Festival de Cannes Jour 4

Des femmes et de la poésie

Des titres des œuvres à des scènes spécifiques, tout se mélange dans les têtes, où parfois nous remontons les films différemment, façon smash-up. Mais le cinéma résiste à tout. Des fulgurances et des femmes nous hantent et c’est délicieux.

Une réplique en arabe tchadien (dans Lingui, les liens sacrés de Mahamat-Saleh Haroun) faisant écho à la phrase de Sophie Marceau (et d’Emmanuelle Bernheim) qui donne son titre à Tout s’est bien passé de François Ozon ; la révolte d’une jeune italienne fille de mafioso (A Chiara de Jonas Carpignano) se répercutant chez une adolescente nantie en vacances sur la côte espagnole découvrant les différences sociales au contact d’une Colombienne de son âge dans Libertad de Clara Roquet … Tout est résonnance, échos, ponts et liens dans les films qui se suivent sous nos regards dans les salles du Festival de Cannes.

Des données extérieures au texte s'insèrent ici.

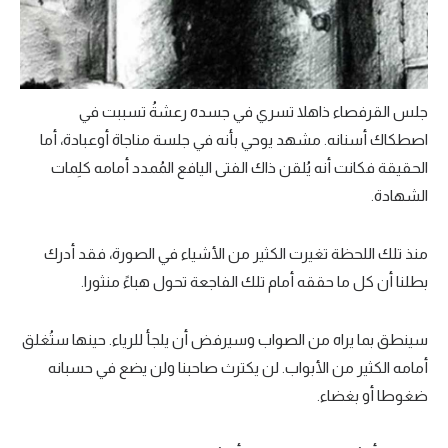
جلس القرفصاء ذاهلا تسري في جسده رعشةُ تسببت في
اصطكاك أسنانه. مشهد يوحي بأنه في جلسة مناجاة أوعبادة، أما
الحقيقة فكانت أنه يُلقن ذاك الفتى اليافع المُمدد أمامه كلِمات
الشهادة.
منذ تلك اللحظة تغيرت الكثير من الأشياء في الصورة، فقد أدرك
بطلنا أن كل ما حققه أمام تلك الفاجعة تحول هباءً منثورا.
سينطق بما يراه من الصواب وسيرفض أن يلجأ للرياء. حينها ستُغلق
أمامه الكثير من الأبواب. لن يكترث صاحبنا ولن يضع في حسبانه
ضغوطا أو بغضاء.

Souvent les non-initiés demandent aux critiques de cinéma : mais comment faites-vous donc pour voir quatre ou cinq films par jour, ce doit être épuisant ? Marie Desplechin, écrivaine et journaliste qui exerça un temps ce rôle pour un mensuel féminin, relativisait joliment : « Ce n’est pas la mine, c’est même pas la Poste ! » Moi, plus prosaïque, je réponds toujours : « C’est comme une gymnastique… » Je ne précise jamais qu’il arrive que les neurones aient un petit claquage, tout de même. Car, quoi qu’il en soit, voir des films à longueur de temps et écrire ensuite à leur propos, c’est le plus beau métier du monde. À mon avis, que je partage… (comme disait Zazie).

Dans ce festin de films submergent les coups de cœur, les moments de poésie, le ventre qui se serre, les larmes qui montent aux yeux. Et hier en séance spéciale à la Semaine de la Critique, Sandrine Kiberlain présentait Une jeune fille qui va bien, son premier long-métrage, situé à Paris dans les années 1940, lorsqu’insidieusement puis très clairement, il commence à se faire jour que « Ce n’est pas à la mode d’être juif… », comme le dit le père. Mais au lieu de se centrer sur une reconstitution pesante, la réalisatrice raconte la vie et le désir d’une aspirante actrice et fait siens le corps sautillant et le visage radieux de sa merveilleuse actrice Rebecca Marder. Libellule et soleil, elle est l’incarnation de la grâce absolue. De la vie.

Des femmes il y a en a dans toutes les sections, derrière la caméra (un peu plus, peut-être, que d’habitude) et surtout devant. Des femmes décidées, combattantes, révoltées, amoureuses, uniques et universelles. Des femmes qui disent non, se dressent et font face. D’autres qui, sans trouver le chemin le plus droit, parviennent à la lumière. C’est le cas de l’héroïne de Julie en 12 chapitres du Norvégien Joachim Trier, Julie donc, bientôt 30 ans et toujours pleine d’orages intérieurs, qui se cherche et rencontre des hommes, avant de se trouver elle-même… Renate Reinsve, solaire, changeante et mouvante, est une pure révélation.